Here is one of the panels I recently installed....and I'm in code violation!
Please note that every breaker is identified in both English and Chinese. Colored tape also identifies breakers on common systems (such as the Ansul).
A strict reading of the NEC, however, will tell you the markings must be on the supplied panel directory. These other markings are allowed- it's just that, as you can see, the directory has not been filled in. Am I the only one who thinks the NEC needs a little editing on this point?
I had also located my panels along the main walkway, serving the kitchen, main dining room, and bathroom. No matter....the second pic is from "opening day." These folks wasted no time piling (literally) a ton of stuff around the panels. They've since added a work table...
Reno The means of marking on tape next to the breakers will not stand up to the test of time. I agree that it should not have to be marked on the door, but for now that is the requirement. Remember some panels have no doors.
I work in a facility that is getting ready to celebrate its 25 year of processing. The original panel schedules were typed (yes, with a typewriter) on the supplied white cards and installed behind the supplied plastic windows. They are perfectly legible today. Your arguments smack of situational ethics - it is going to be screw up anyway so why should I follow the rules? Personally, I use Excel templates and can create a new shedule for a panel I've done before in just seconds and only use a few minutes to create a new one from scratch. We can not asume the future, we must do our work to the current standards.
One thing I will not accept is folded up panel schedules cut out from the plans. Most of the time these aren't accurate anyway, due to field changes. I insist that the directory be readable without taking it out. I've seen too many boards with no directories. I also insist they remove the old one when they do a TI. It is a bit more than the code addresses, but I'm an electrician who used to work on panels with no directories and it was not easy tracing everything out. I don't have the time to check out every circuit to see it does what the directory says, but I spot check a few. I always take the cover off to see there is a wire where the directory says there is a load. I find lots of mistakes here. I will accept sharpie on deadfront next to C/B's as long as it's readable. OK, fire slings and arrows at will.
Sometimes I wonder if would be best to take a few minutes of time to sweep the floor an a couple of bucks worth or that black and bright yellow striped sticky backed warning tape to mark the boundary on the floor in front of the panels. People have no clue what the code requirements for working space is and will almost always stack stuff in front of the panels. By marking a barrier there is a remote possibility that they may wonder why someone put it there. Taking care of details as well as a neat on professional installation provides an opportunity for one to differentiate you from the competitor.

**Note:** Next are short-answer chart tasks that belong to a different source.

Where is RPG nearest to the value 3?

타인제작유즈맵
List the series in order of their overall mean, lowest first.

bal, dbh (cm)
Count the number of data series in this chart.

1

Fire regulations alone mean that stuff can't be piled in front of the DBs
Big Jim is right when he says that door charts can be produced quickly and easily in Excel. Whether the existing charts are accurate or not is another matter and should be factored into the quote (bid).
At some stage the owner is going to have to take responsibility for inaccurate switchboard door chats.

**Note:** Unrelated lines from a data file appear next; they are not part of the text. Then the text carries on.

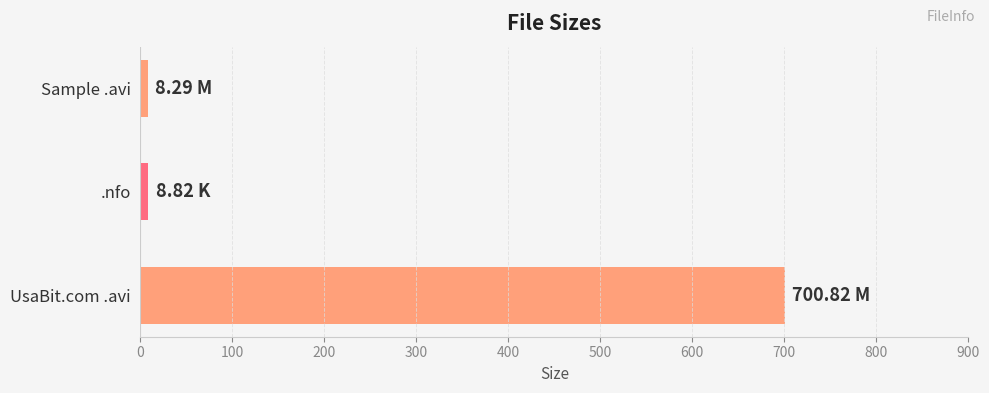

Are the bars horizontal?

Yes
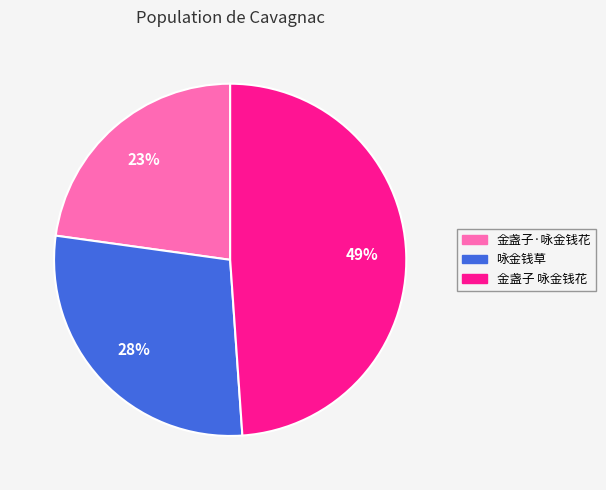

To the nearest percent, what portion does 金盏子 咏金钱花 represent?

49%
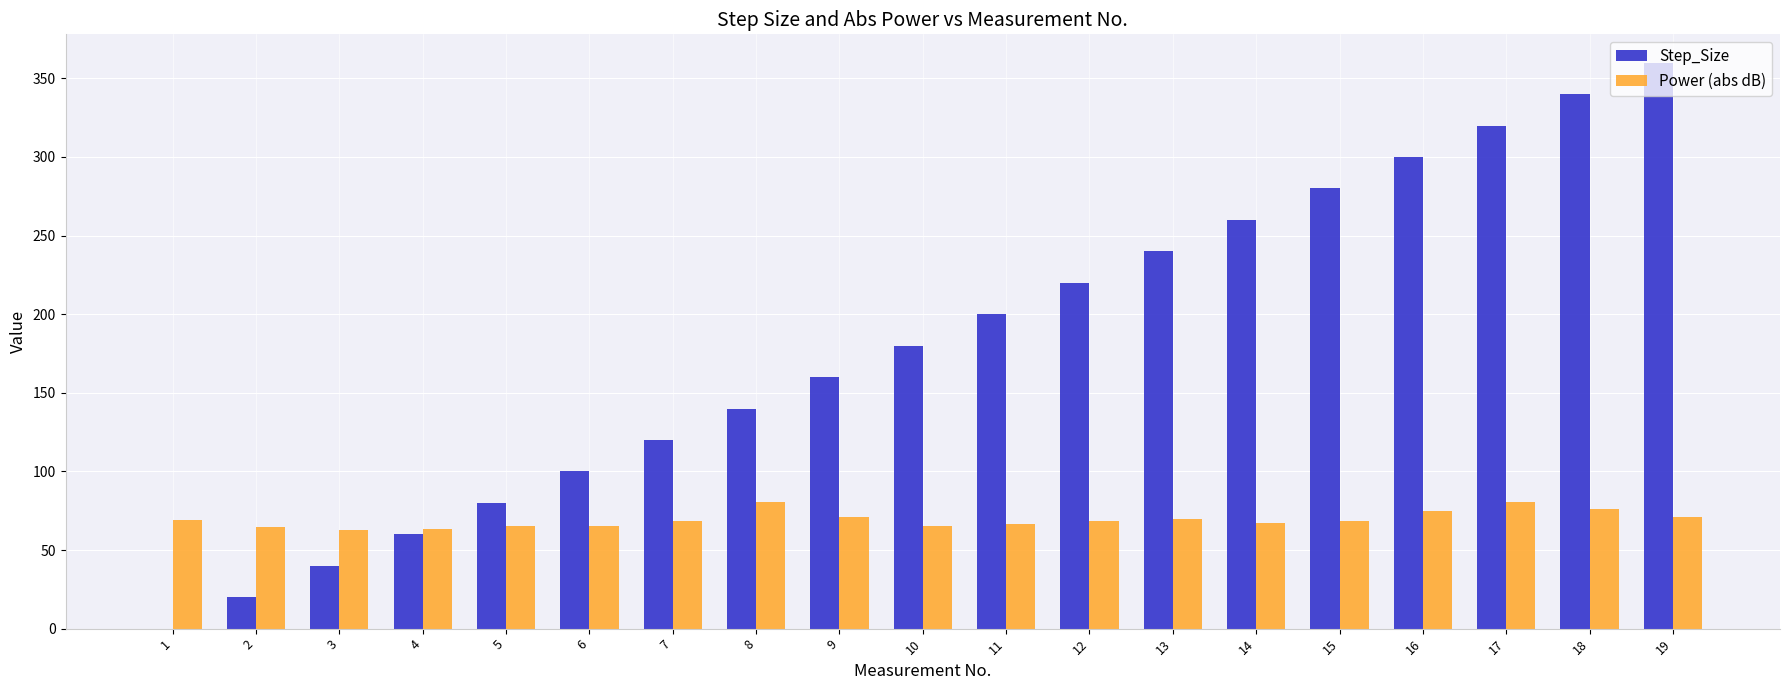

Is it true that Step_Size equals 320.0 at 17?

True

It's been my experience that people might not know the details, but they know that there is, in general, a requirement for access to these panels. They just don't care. We see our slice and our job, they see theirs- and as their viewpoint is that they never have problems and never have to get into that panel, they weigh that against the convenience factor of being able to pile up stuff and up it goes.

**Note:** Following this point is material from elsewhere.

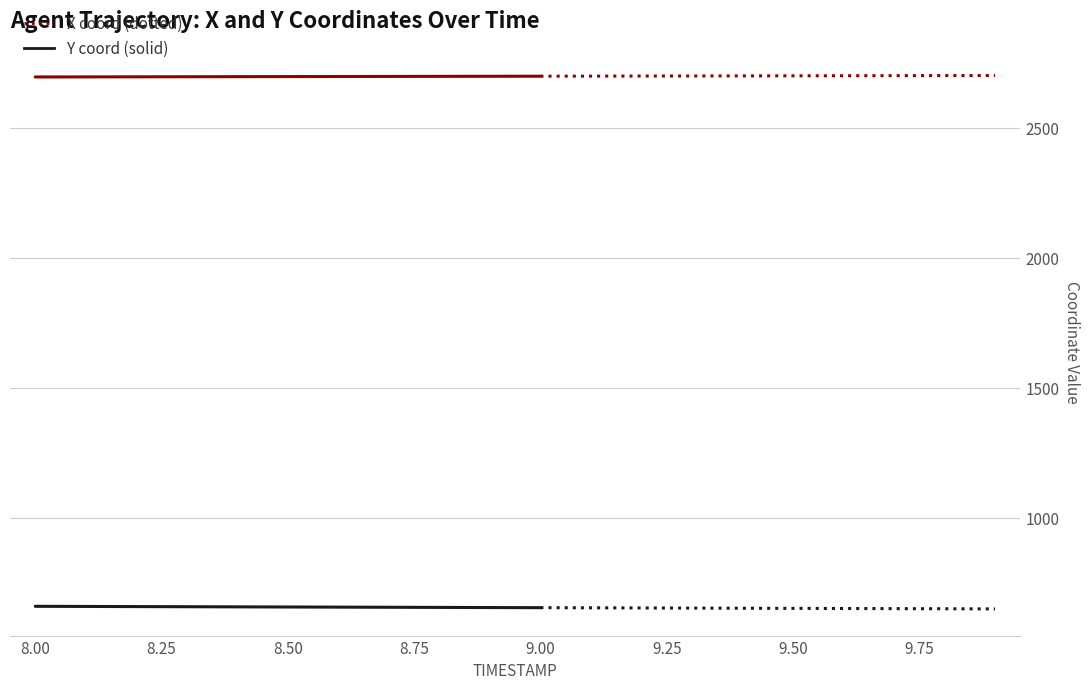

True or false: Y has more than 1 points higher than both neighbors.

False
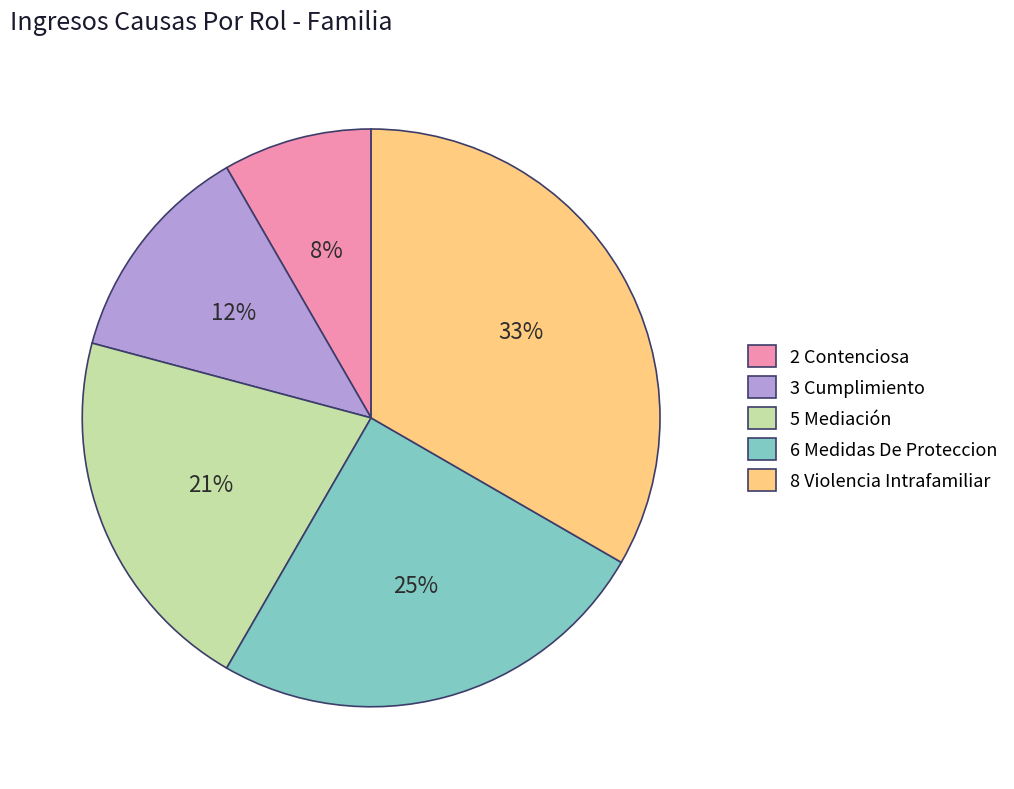

To the nearest percent, what portion does 2 Contenciosa represent?

8%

I've been in rooms piled so high and so tight with junk that I literally didn't even know a panel existed, letalone that there was a hidden MBT and 5kVA transformer bank under there too! And this was a a room that was supposed to be kept clear of stuff like that for completely unrelated reasons and the electronic techs were the guilty party, which made it even worse.
It all comes back around- how many times have the carpenters and masons cursed you all behind your backs for putting holes in their critical structure?
Back on subject, I come from a highly documented corner of the industry and don't see why it isn't absolutely required to not only label the breakers, but also the cables and to include the drawings of the entire electrical system- so you can tell exactly what is on what breaker and what all else is tied to it. I mean, we almost always have them on hand already, it's a simple matter to bag it to the door.
Personally John, From an electrician's point of view, I'd mark both. I use a Label-maker that prints self-adhesive labels that I use to stick to the dead-front next to the breakers. I also make up my own panel schedule that goes on the inside of the door. But for speed, I prefer the labelled breakers, provided of course that you can read the writing of the Electrician that wrote on the dead-front in the first place. That's the reason why I use the label-maker.
Let's face it, these days if you're not young, you're old - Red Green
You probably should not lable breakers. If you replace one the label is gone. Not all electricians carry a lable maker on thier truck. But they do have a pen. Same with lableing the dead front with labels or perminant marker.